The Power And Influence Of Claire In The Visit By Friedrich Dürrenmatt

June 7, 2022 by Essay Writer

Throughout the process of the interactive oral, I understood that much of Dürrenmatt’s own family background as well as his view on Swiss politics affected his writing in The Visit. Dürrenmatt was raised as a Protestant, though I realised that upon writing the play, he may no longer have been religious.

This could be reflected through the character of Claire Zachanassian, as she was highly cynical towards the Church and the Pope—it would be highly unlikely that someone devout in this faith should write from the perspective of a cynic. Dürrenmatt also looked at the Swiss neutrality in both World Wars as a form of hypocrisy and cowardliness, which can be reflected through the creation of Guellen, a town whose connections are severed with the outside world, and with much weakness among the townspeople.

The playwright also believed that writers must look at life with a harsh and merciless clarity, as this prevents fantasising and the shielding of audience away from the truth happening behind all of the action happening onstage. This applies greatly to both the history of the Switzerland post WWII era, as well as the play itself. The truth that Dürrenmatt wanted to reveal was the hypocrisy of Switzerland—that though they seemed to have remained neutral throughout the World Wars, still had business ties in selling arms to the Nazis. This was then portrayed in the play by the townspeople unanimously turning in on Ill, following the orders of Claire, and claiming that Ill had lost all his compassion and humanity.

**DATASET EXCERPT:**
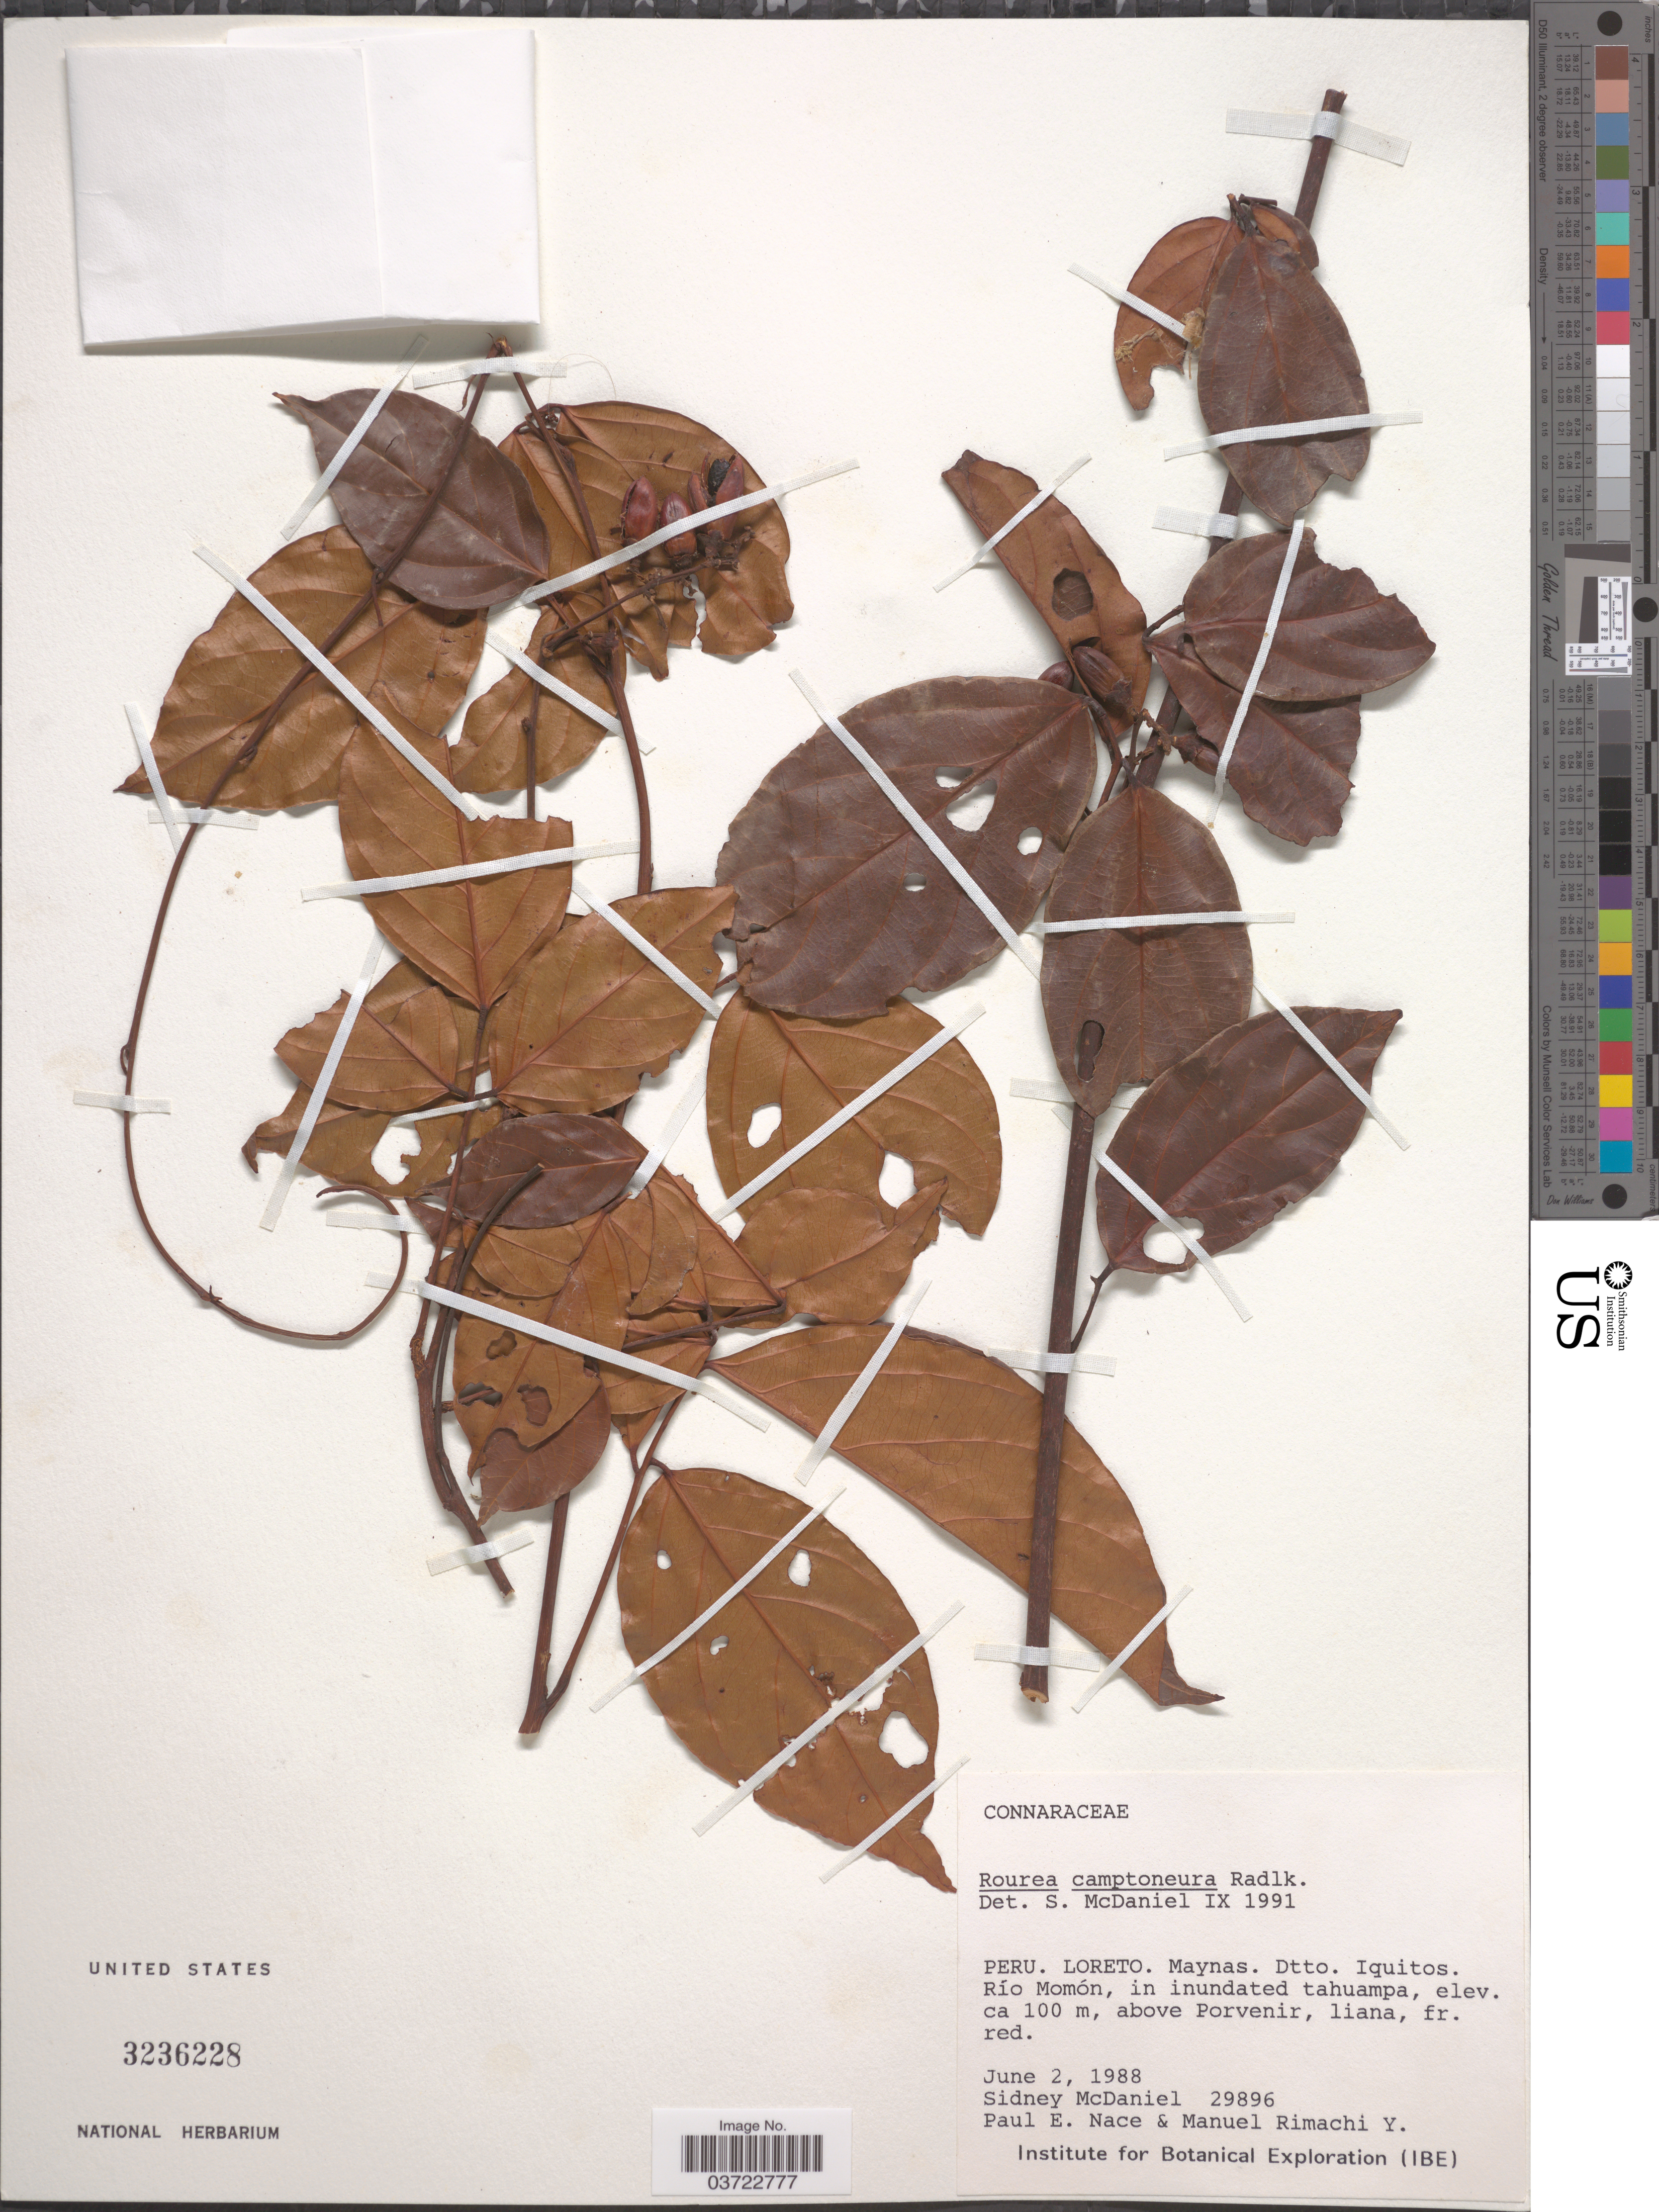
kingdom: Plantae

**PROBLEMS:**
• A. Quote the passage of the essay on The Visit between "Throughout the process" and "among the townspeople.", inclusive.
• B. Answer these questions using the essay on The Visit:
(i) In what faith was Dürrenmatt raised?
(ii) What is the name of the town in the play whose connections with the outside world are severed?
(iii) What does the essay say Switzerland sold to the Nazis?

**TASK-BY-TASK RESULTS:**
• A.
Throughout the process of the interactive oral, I understood that much of Dürrenmatt’s own family background as well as his view on Swiss politics affected his writing in The Visit. Dürrenmatt was raised as a Protestant, though I realised that upon writing the play, he may no longer have been religious.

This could be reflected through the character of Claire Zachanassian, as she was highly cynical towards the Church and the Pope—it would be highly unlikely that someone devout in this faith should write from the perspective of a cynic. Dürrenmatt also looked at the Swiss neutrality in both World Wars as a form of hypocrisy and cowardliness, which can be reflected through the creation of Guellen, a town whose connections are severed with the outside world, and with much weakness among the townspeople.

• B.
(i) Protestant
(ii) Guellen
(iii) Arms